Received 6 June 2014; Accepted 18 July 2014; Published 18 August 2014

Academic Editor: Masahiro Ono

Copyright © 2014 Azeem Saleem et al. This is an open access article distributed under the Creative Commons Attribution License, which permits unrestricted use, distribution, and reproduction in any medium, provided the original work is properly cited.

Abstract

In early drug development advanced imaging techniques can help with progressing new molecular entities (NME) to subsequent phases of drug development and thus reduce attrition. However, several organizational, operational, and regulatory hurdles pose a significant barrier, potentially limiting the impact these techniques can have on modern drug development.
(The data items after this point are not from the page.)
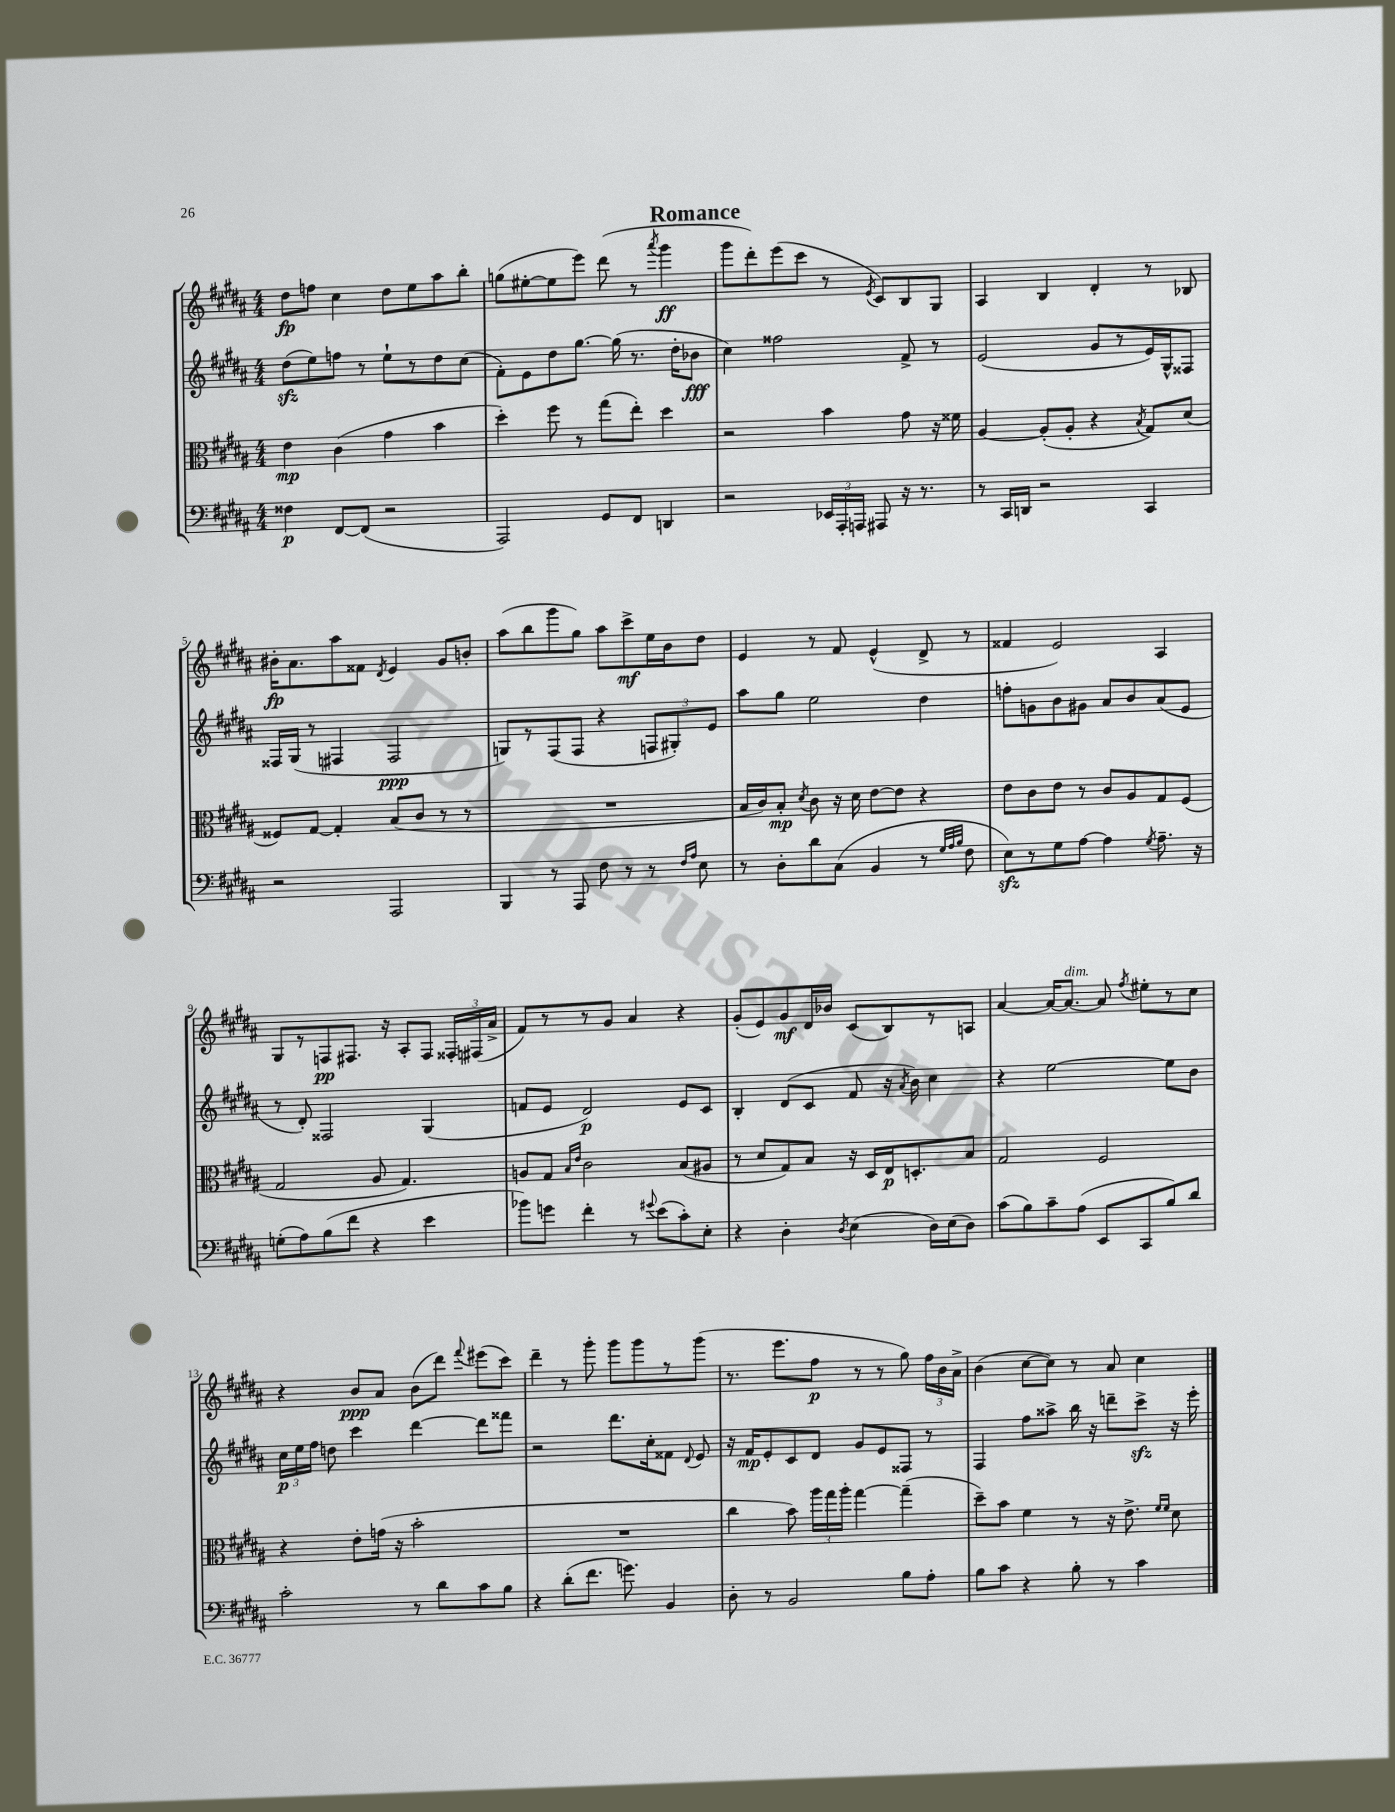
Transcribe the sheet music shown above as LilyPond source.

\header { title = "Romance" }
<<
\new StaffGroup <<
\new Staff = "s0" {
    \clef treble \key b \major \numericTimeSignature \time 4/4
    \autoBeamOff dis''8[\fp f''8] cis''4 dis''8[ e''8 ais''8 b''8]-. |
    g''8[( eis''8~-. eis''8 e'''8]) dis'''8( r8 \acciaccatura { ais'''8 } gis'''4\ff |
    gis'''8[ dis'''8-.) e'''8( cis'''8] r8 \acciaccatura { e'8 } cis'8[) b8 gis8] |
    ais4 b4 dis'4-. r8 bes8 |
    bis'16[-.\fp ais'8. ais''8 fisis'8] \acciaccatura { dis'8 } e'4 gis'8[ b'8]-. |
    ais''8[( b''8 gis'''8 gis''8]) ais''8[ cis'''8->\mf e''16 b'16 dis''8] |
    e'4 r8 fis'8 e'4-^( dis'8-> r8 |
    fisis'4 e'2) ais4 |
    gis8[ r8 f8\pp fis8.] r16 ais8[-. fis8] \tuplet 3/2 { fisis16[-. fis16( ais'16]-> } |
    fis'8[) r8 r8 gis'8] ais'4 r4 |
    gis'8[-.( e'8) gis'8\mf dis'16 bes'16] cis'8[( b8) r8 a8] |
    ais'4~ ais'16[~ ais'8.]~^\markup { \italic "dim." } ais'8 \acciaccatura { fis''8 } eis''8[-. r8 cis''8] |
    r4 b'8[\ppp ais'8] b'8[( dis'''8]) \appoggiatura { fis'''8 } eis'''8[( cis'''8]) |
    dis'''4-- r8 gis'''8-. gis'''8[ gis'''8 r8 gis'''8]( |
    r8. e'''8.[ fis''8]\p r8 r8 gis''8) \tuplet 3/2 { fis''16[ b'16 ais'16]-> } |
    b'4( cis''8[~ cis''8]) r8 ais'8 cis''4 \bar "|." |
}
\new Staff = "s1" {
    \clef treble \key b \major \numericTimeSignature \time 4/4
    \autoBeamOff dis''8[\sfz( e''8) f''8] r8 e''8[-! r8 dis''8 cis''8]( |
    fis'8[-.) e'8 dis''8 gis''8.]~ gis''16( r8. dis''16[-. bes'8]\fff |
    cis''4) fisis''2 fis'8-> r8 |
    e'2( gis'8[ r8 e'16) gis16-^ fisis8] |
    fisis16[ gis16]( r8 fis4 fis2\ppp |
    g8[) r8 fis8( fis8] r4 \tuplet 3/2 { f8[ gis8-.) e'8] } |
    ais''8[ gis''8] e''2 dis''4 |
    f''8[-. g'8 b'8 gis'8] ais'8[ b'8 ais'8( e'8] |
    r8 dis'8-.) fisis2 gis4( |
    f'8[ e'8] dis'2\p) e'8[ cis'8] |
    b4-. dis'8[( cis'8] fis'8 r16 \acciaccatura { ais'8 } b'16) cis''4 |
    r4 e''2~ e''8[ b'8] |
    \tuplet 3/2 { cis''16[\p e''16 fis''16] } d''8 cis'''4 dis'''4~ dis'''8[ fisis'''8] |
    r2 dis'''8.[ cis''16-. fisis'8] \appoggiatura { dis'8 } e'8 |
    r16 fis'16[\mp e'8-. cis'8 dis'8] gis'8[ e'8 fisis8] r8 |
    fis4 fis''8[ aisis''8]-> b''16 r16 d'''8[-- cis'''8]->\sfz r16 e'''16-. \bar "|." |
}
\new Staff = "s2" {
    \clef alto \key b \major \numericTimeSignature \time 4/4
    \autoBeamOff e'4\mp cis'4( gis'4 b'4 |
    dis''4-.) fis''8 r8 gis''8[( e''8]-.) dis''4 |
    r2 b'4 gis'8 r16 fisis'16 |
    ais4~ ais8[-.( ais8]-. r4 \acciaccatura { b8 } gis8[) dis'8]( |
    fisis8[) gis8]~ gis4-. b8[( cis'8] r8 r8 |
    R1 |
    b16[ cis'16) b8]-.\mp \acciaccatura { dis'8 } cis'8 r16 dis'16 e'8[~ e'8] r4 |
    e'8[ cis'8 e'8] r8 cis'8[ ais8 gis8 fis8]( |
    gis2 ais8 gis4.) |
    a8[ gis8] \grace { b16[ e'16] } cis'2 b8[( ais8] |
    r8 dis'8[ gis8) b8] r16 dis16[ e16\p d8.-. b8] |
    gis2 fis2 |
    r4 e'8[-. g'16]( r16 b'2-. |
    R1 |
    cis''4 b'8) \tuplet 3/2 { ais''16[ gis''16 ais''16]-. } gis''4~ gis''4--( |
    dis''8[--) b'8] fis'4 r8 r16 e'8.-> \grace { fis'16[ fis'16] } dis'8 \bar "|." |
}
\new Staff = "s3" {
    \clef bass \key b \major \numericTimeSignature \time 4/4
    \autoBeamOff fisis4\p fis,8[~ fis,8]( r2 |
    ais,,2) gis,8[ fis,8] d,4 |
    r2 \tuplet 3/2 { ees,16[ ais,,16-. a,,16] } ais,,8 r16 r8. |
    r8 cis,16[ d,16] r2 cis,4 |
    r2 ais,,2 |
    b,,4 r8 ais,,8 fis8 r8 r8 \grace { fis16[ ais16] } e8 |
    r8 dis8[-. dis'8 cis8]( b,4 r8 \grace { gis32[ ais32 b32] } fis8 |
    e8[\sfz) r8 gis8 ais8]~ ais4 \acciaccatura { gis8 } ais8.-- r16 |
    g8[-.( ais8) b8( fis'8] r4 e'4 |
    bes'8[) g'8] fis'4-. r8 \appoggiatura { gis'8 } e'8[( cis'8-.) e8]-. |
    r4 dis4-. \acciaccatura { dis8 } e4( dis16[) e16( dis8]) |
    cis'8[( b8) cis'8-- ais8]( e,8[ cis,8 b8) dis'8] |
    cis'2-. r8 dis'8[ cis'8 b8] |
    r4 dis'8[-.( fis'8.] g'8.) b,4 |
    dis8-. r8 b,2 b8[ ais8]-. |
    b8[ cis'8] r4 b8-. r8 cis'4 \bar "|." |
}
>>
>>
Positron emission tomography (PET) of radiolabelled NME is arguably the best example of a complex technique with a potential to deliver unique decision-making data in small cohorts of subjects. However, to realise this potential the impediments to timely inclusion of PET into the drug development process must be overcome. In the present paper, we discuss the value of PET imaging with radiolabelled NME during early anticancer drug development, as exemplified with one such NME. We outline the multiple hurdles and propose options on how to streamline the organizational steps for future studies.